3.4 Confirm and Setting

• The Analyze the Wate around the Ligand in “was modified to 6.0 (to ensure that the water molecules to be analyzed are within the specified range around the ligand);

• Check the “Calculate with Reference Ligand” “option;

• “Simulation Time” is modified to 10 ns (the longer the simulation time, the higher the calculation accuracy, and the calculation time will increase accordingly);

• “Job Name” is named “Aquasite-tutorial”;

• Leave the rest of the parameters at their default values and click “Submmit” to submit the task.

4. Analysis of results

4.1 Entrance

• In the left general menu bar Job → Job List, find the “Aquasite-tutorial” calculation task, and click “Show”

4.2 Results presentation

• Adjust the molecular perspective of 3D Workspace to focus on the position and free energy of the ligand and predicted water water 1 (molecule in red circle), water 2 (molecule in blue circle) (co-crystal water molecules are shown in traditional Ball & Stick mode).

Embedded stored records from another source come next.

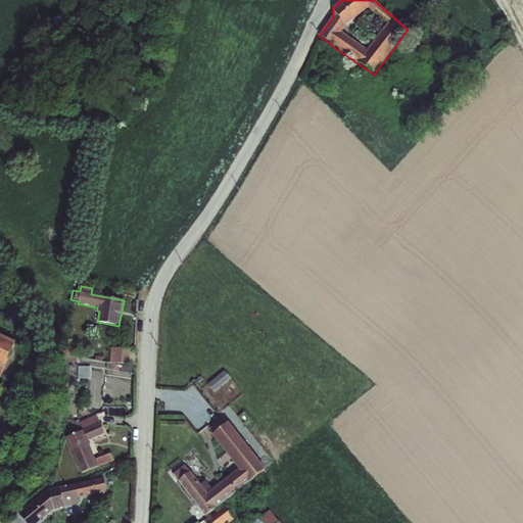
[(0,379),(5,368),(4,367),(16,342),(0,334),(0,379)]
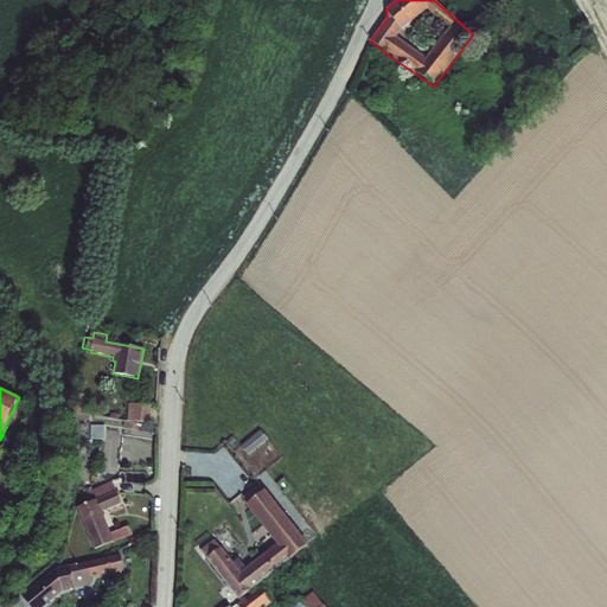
[(127,404),(127,421),(149,423),(151,406),(127,404)]
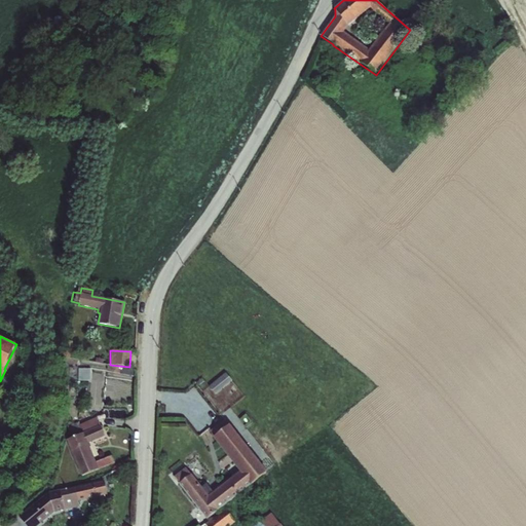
[(122,367),(121,374),(133,376),(134,369),(122,367)]
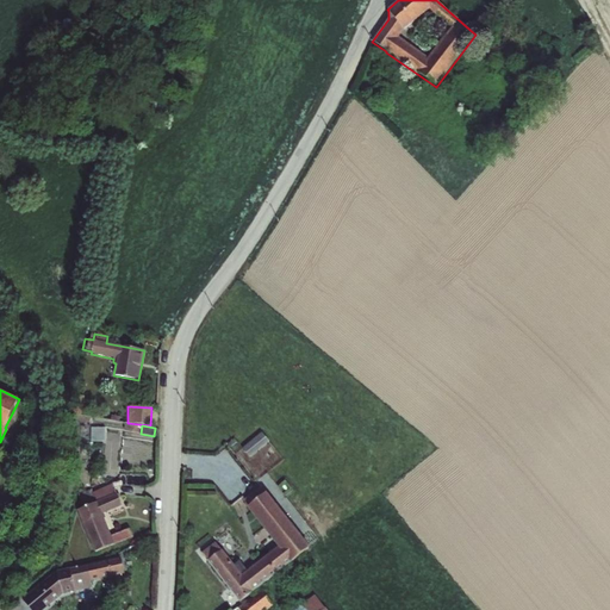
[(91,428),(91,441),(105,442),(105,428),(91,428)]
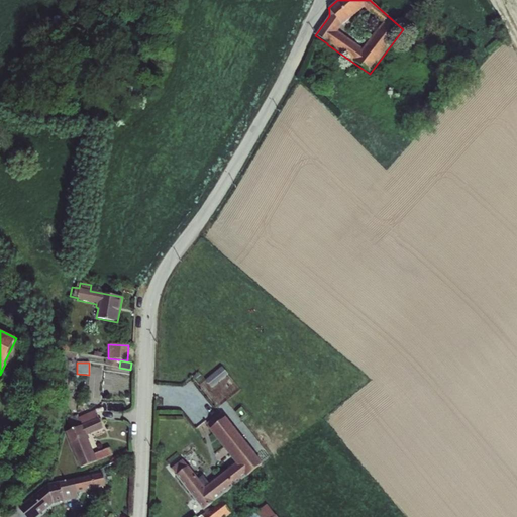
[(222,366),(205,379),(212,387),(228,374),(222,366)]
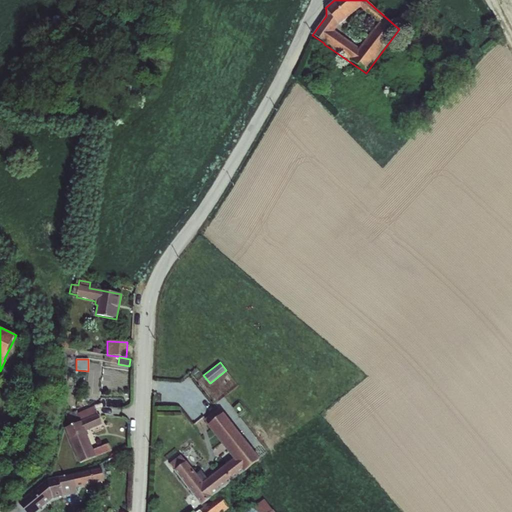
[(70,427),(65,429),(79,464),(96,457),(111,450),(109,444),(93,450),(86,432),(102,425),(94,406),(77,414),(76,411),(65,416),(70,427)]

• It can be seen from the results in the figure that the positions of the predicted water 1 and 2 are almost consistent with the positions of the eutectic water molecules in the respective marked circles. This indicates that Aquasite is relatively accurate in predicting the location of bound water.

• The ΔG of water 1 is -3.539 kcal/mol and that of water 2 is 3.461 kcal/mol. This indicates that water 1 is more stable and important than water 2, and the substitution or replacement of this water molecule may have a greater impact on the binding affinity of the compound. In the experimental results of Trujillo et al., the change of R group will lead to a greater difference in activity, and our predicted results are consistent with the literature.

5. References

[1] Trujillo, John I., et al. “Investigation of the binding pocket of human hematopoietic prostaglandin (PG) D2 synthase (hH-PGDS): A tale of two waters.” Bioorganic & medicinal chemistry letters 22.11 (2012): 3795-3799.